**YOUR GOAL**: Please, starting at the line that contains "mouse_move(529, 264)", reproduce every line exactly until the records run out, skipping all pictures.

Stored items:
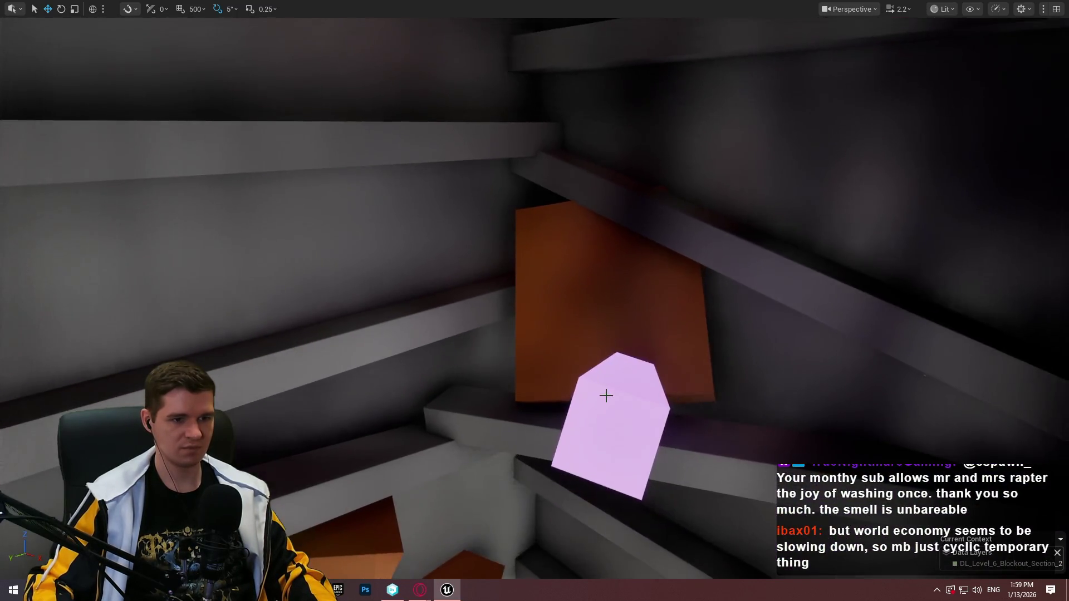
right_click(633, 430)
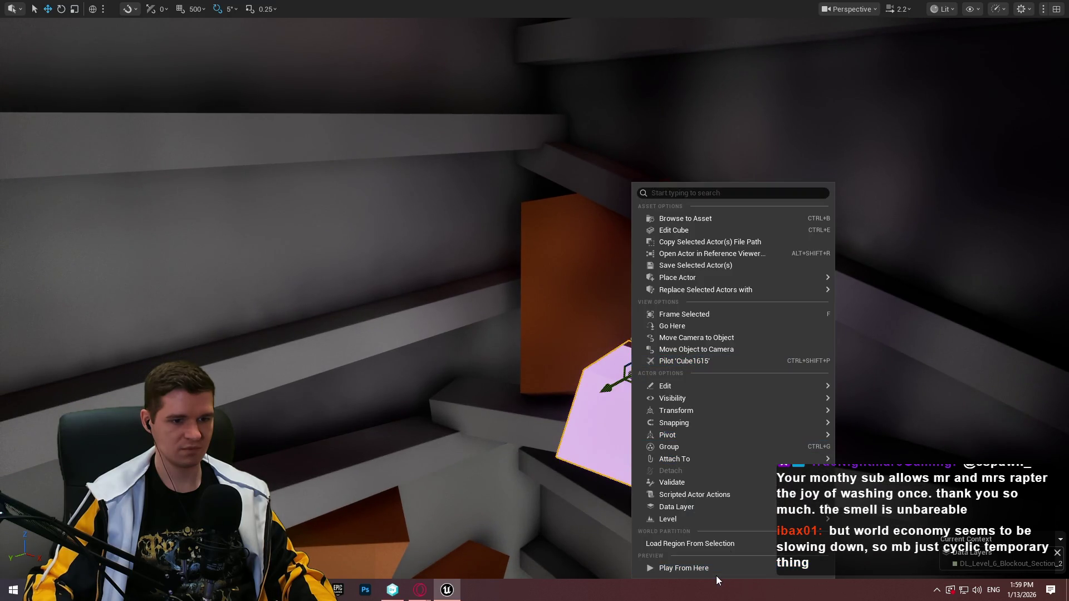
left_click(723, 538)
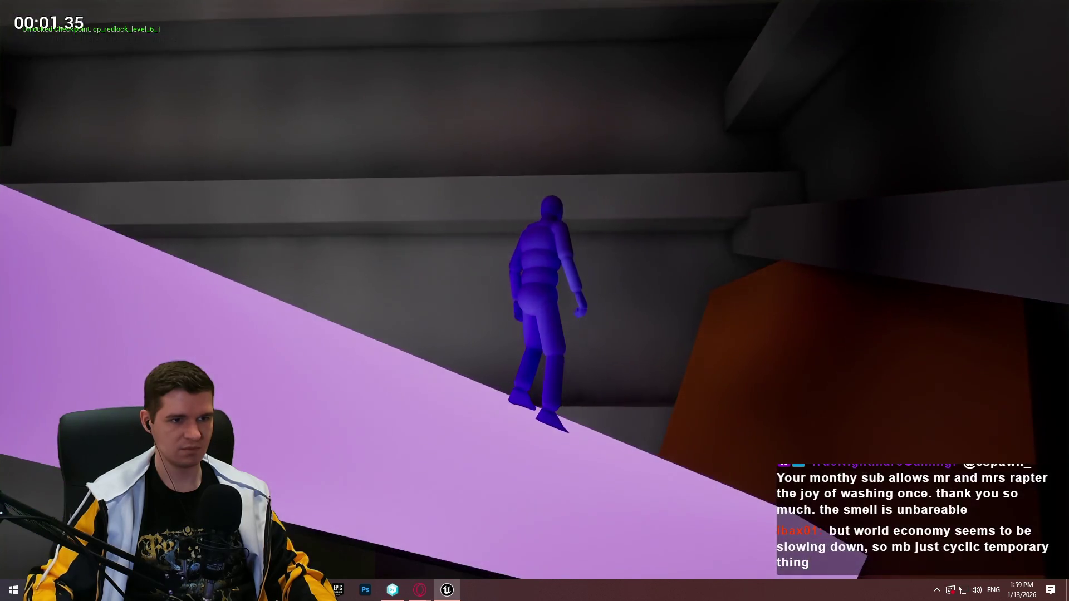
key("w")
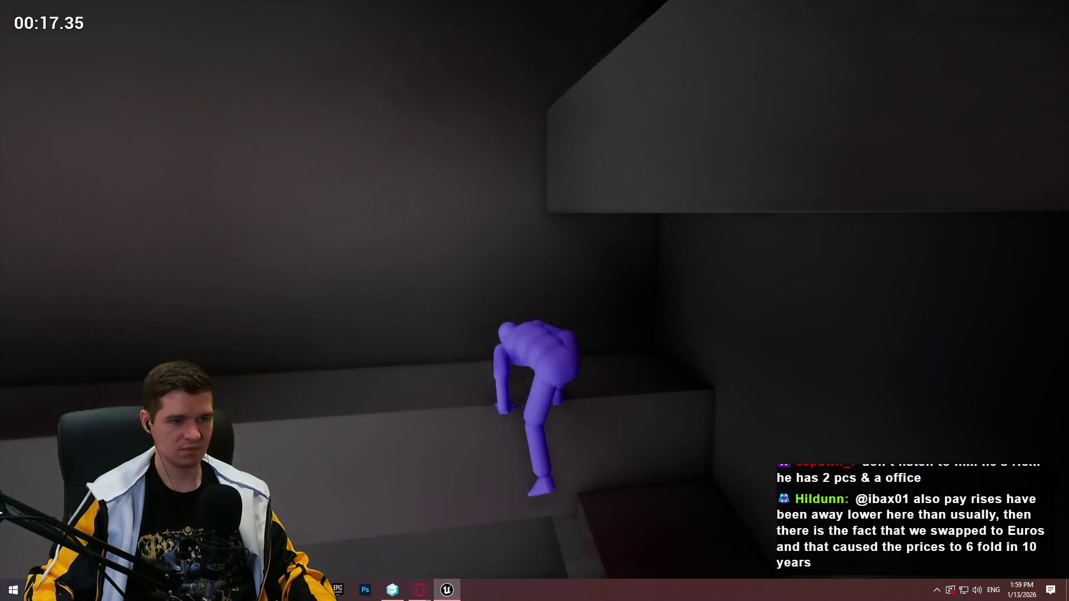
key("Escape")
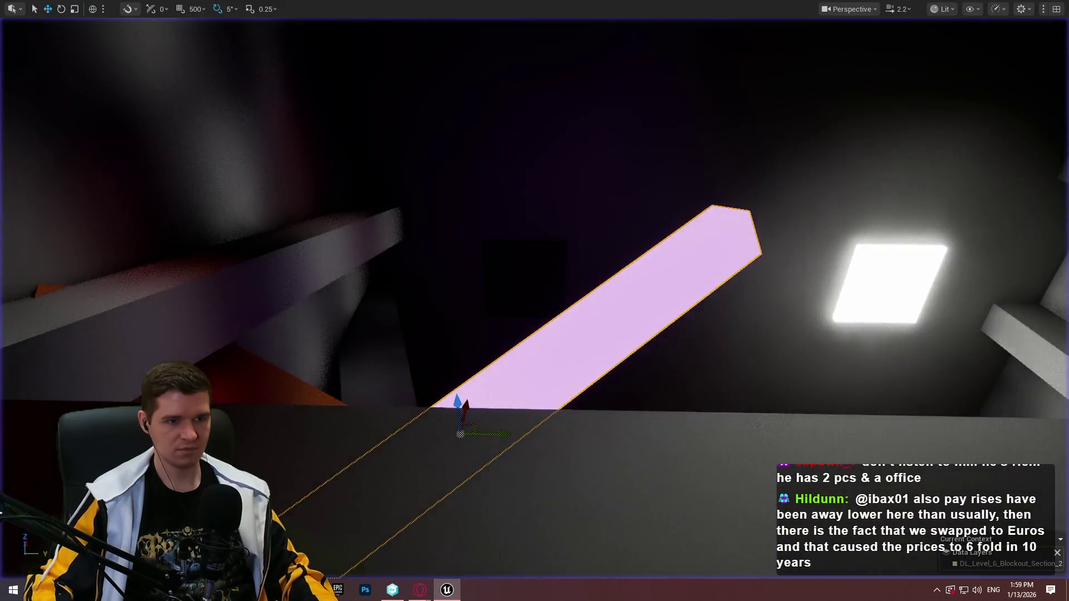
Frame the pink beam for a close look, then type 'aion walts he forest' into Opera.
key("f")
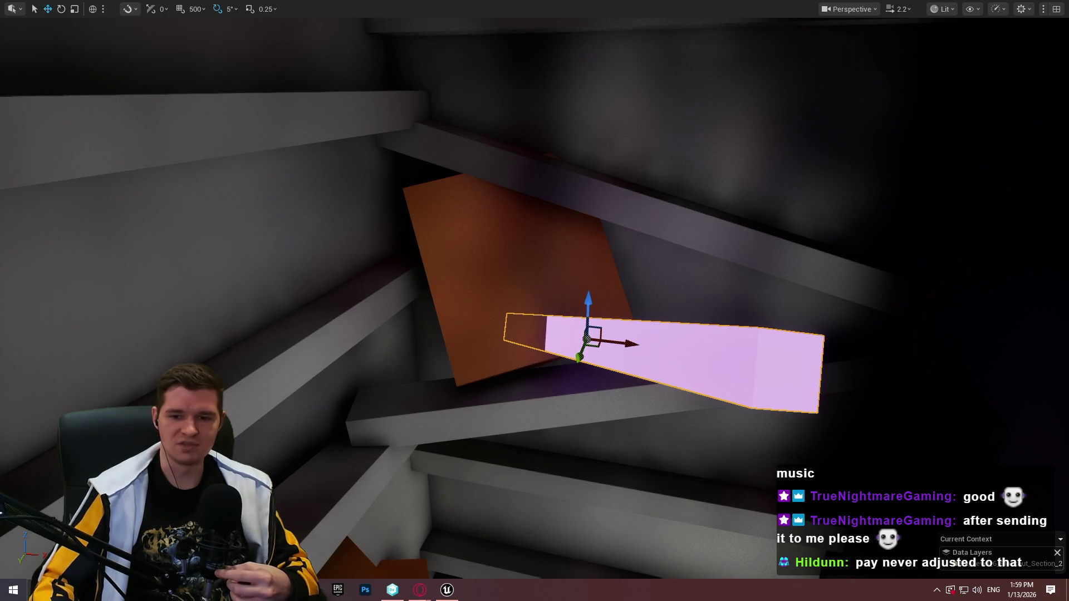
mouse_move(526, 262)
left_mouse_down()
mouse_move(512, 290)
mouse_move(529, 264)
left_mouse_up()
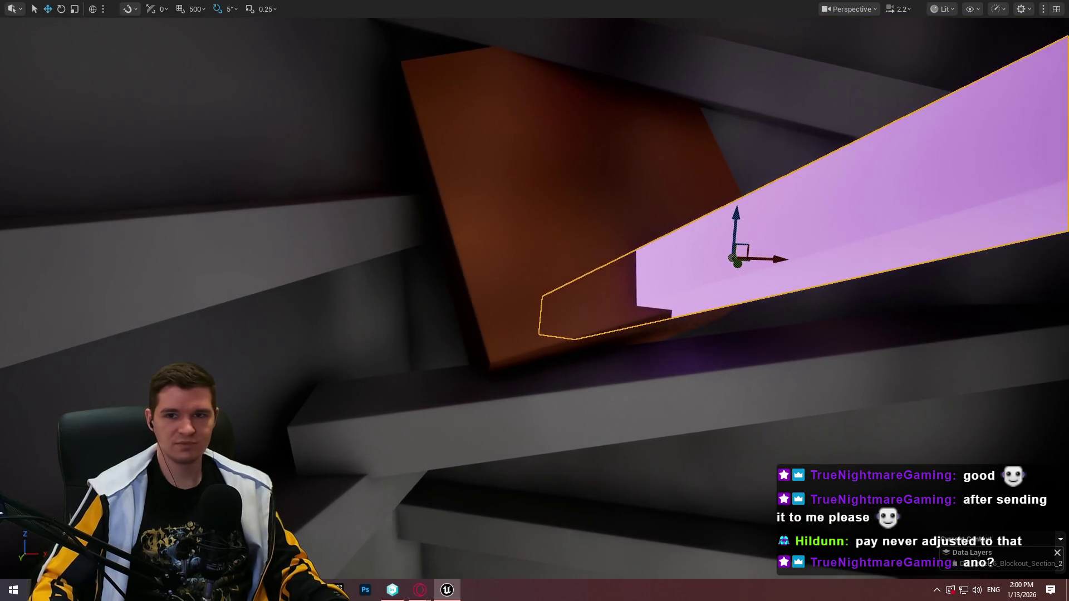
type("a")
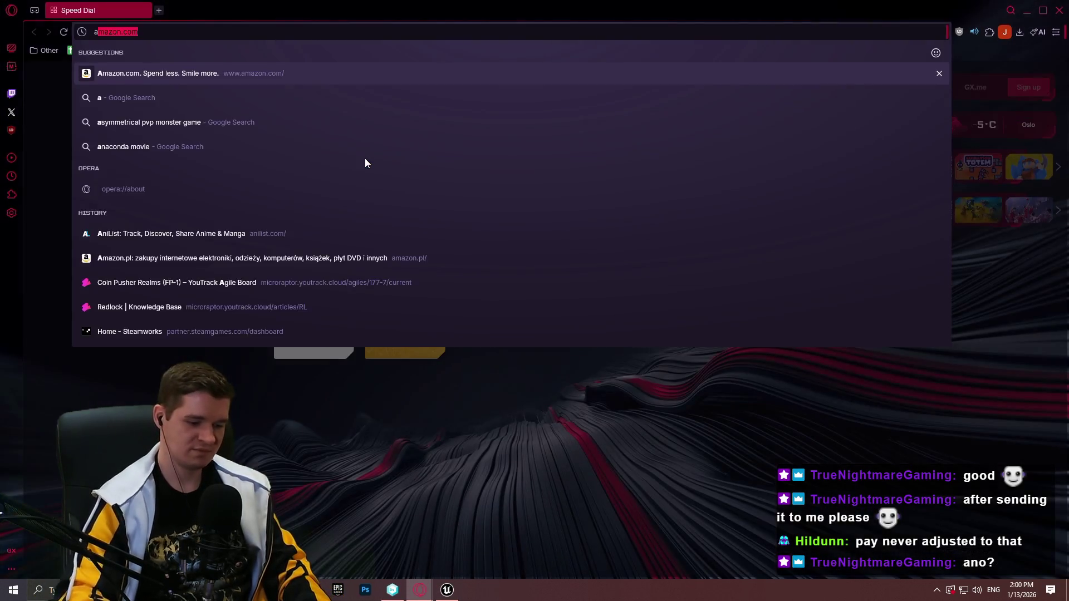
type("ion walts ")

**TASK ANSWER**:
mouse_move(529, 264)
left_mouse_up()
type("a")
type("ion walts ")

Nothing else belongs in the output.